Matt and his family felt alone in their fight against the disease, at first. Then they eventually met allies, and found strength in the experiences of others who faced the same extreme challenge.

”In 2009, Matt became a tireless advocate for the Friedreich's Ataxia Research Alliance (FARA) and those who also have FA,” according to his obituary. “Although it changed his life, he never expected to be thought of as a patient. He would confidently say, ‘I have FA, but FA doesn't have me.’ Inspired by others with FA, he decided to raise funds and awareness to find a cure. Together with friends, he helped start the Race for Matt and Grace. His community of supporters have raised close to a million dollars to find a treatment and cure for the more than 6,000 Americans who suffer from this disease.”
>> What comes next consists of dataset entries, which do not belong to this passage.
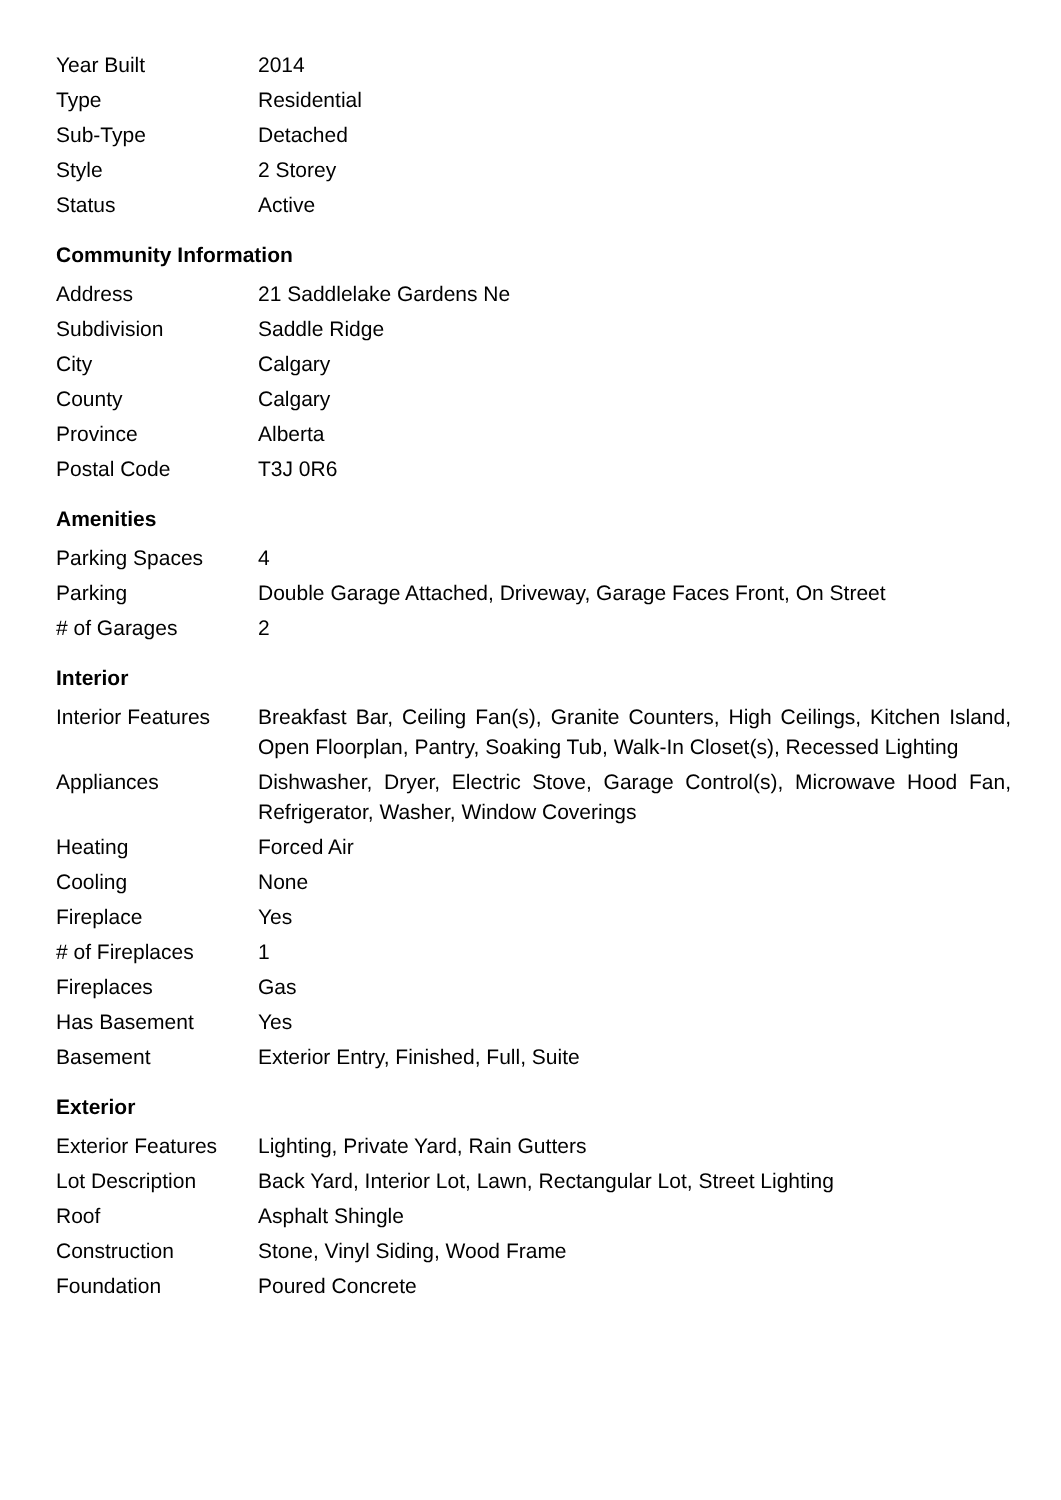| Year Built | 2014 |
| Type | Residential |
| Sub-Type | Detached |
| Style | 2 Storey |
| Status | Active |
Community Information
| Address | 21 Saddlelake Gardens Ne |
| Subdivision | Saddle Ridge |
| City | Calgary |
| County | Calgary |
| Province | Alberta |
| Postal Code | T3J 0R6 |
Amenities
| Parking Spaces | 4 |
| Parking | Double Garage Attached, Driveway, Garage Faces Front, On Street |
| # of Garages | 2 |
Interior
| Interior Features | Breakfast Bar, Ceiling Fan(s), Granite Counters, High Ceilings, Kitchen Island, Open Floorplan, Pantry, Soaking Tub, Walk-In Closet(s), Recessed Lighting |
| Appliances | Dishwasher, Dryer, Electric Stove, Garage Control(s), Microwave Hood Fan, Refrigerator, Washer, Window Coverings |
| Heating | Forced Air |
| Cooling | None |
| Fireplace | Yes |
| # of Fireplaces | 1 |
| Fireplaces | Gas |
| Has Basement | Yes |
| Basement | Exterior Entry, Finished, Full, Suite |
Exterior
| Exterior Features | Lighting, Private Yard, Rain Gutters |
| Lot Description | Back Yard, Interior Lot, Lawn, Rectangular Lot, Street Lighting |
| Roof | Asphalt Shingle |
| Construction | Stone, Vinyl Siding, Wood Frame |
| Foundation | Poured Concrete |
For Matt, connecting with the FA community was life changing. He worked to give guidance and support to others dealing with the condition – particularly younger children – and attended countless events, including fundraisers and FARA symposiums.

“Matt found ways to stay in the game and on the dance floor,” according to his obituary. “When he wasn't the party's DJ, he coached baseball or cheered on his favorite team. Through A Wish Come True he met the entire 1999 New York Yankees and later, in 2008, hung out with Super Bowl MVP Eli Manning and the owners of the New York Giants.”

To all who met him, Matt DiIorio was an inspiration.

“His friends always marveled at Matt's desire to do everything without regret and without judgment,” according to his obituary. “In high school, peers showed their respect and admiration by crowning him king of the prom, the Christmas ball, and homecoming. Always wanting to look his best, Matt enjoyed fashion. Armani Exchange and I.N.C. were his favorites, but his smile and charisma overshadowed his attire.”

A lifelong resident of Rhode Island, Matt DiIorio was a Johnston High and Bryant University graduate.

“Some of his proudest moments took place while managing the men's basketball team at both schools,” according to his obituary. “In college, he was a member of the Delta Chi fraternity while completing a bachelor's degree in communications.”

Despite the challenges presented by FA, Matt DiIorio refused to surrender.

“At 40 years old Matt passed away on the Fourth of July, 2021 due to complications from FA,” according to his obituary. “True to form, he died as he lived, spending time on vacation with his family in Sun Valley, Idaho.”

His family expressed gratitude to those who helped make life a little bit easier.

“The DiIorio Family appreciates the people who supported Matt with countless acts of kindness and love throughout his life,” according to his obituary. “The family also extends their heartfelt gratitude to the medical professionals who treated and cared for him.”

A Mass of Christian Burial was held at 11 a.m. Monday, July 12, at Our Lady of Grace Catholic Church.

A private burial followed at St. Ann's Cemetery in Cranston.

In lieu of flowers, the family requests donations be made in Matt's memory to FARA in support of the Race for Matt and Grace.

More information can be found at www.curefa.org/rfmg (checks to FARA may be mailed to 533 W. Uwchlan Ave., Downingtown, PA 19335; reference RFMG).

Cranston’s Woodlawn-Gattone-Remington Funeral Home handled the arrangements.

Memories and condolences can be shared at WoodlawnGattone.com, and details regarding tree-plantings in Matt DiIorio’s memory can also be found online.

To begin Matt DiIorio’s obituary, his family asked a pair of questions. The answers, for most of us, cast a shining light on the legacy DiIorio will undoubtedly leave behind.

“How many of your friends would carry you up a flight of stairs or onto an airplane?” His obituary asks. “When was the last time you were judged not by your appearance, but by your character?”

The Johnston School Committee adjourned Tuesday night’s meeting in Matt DiIorio's memory.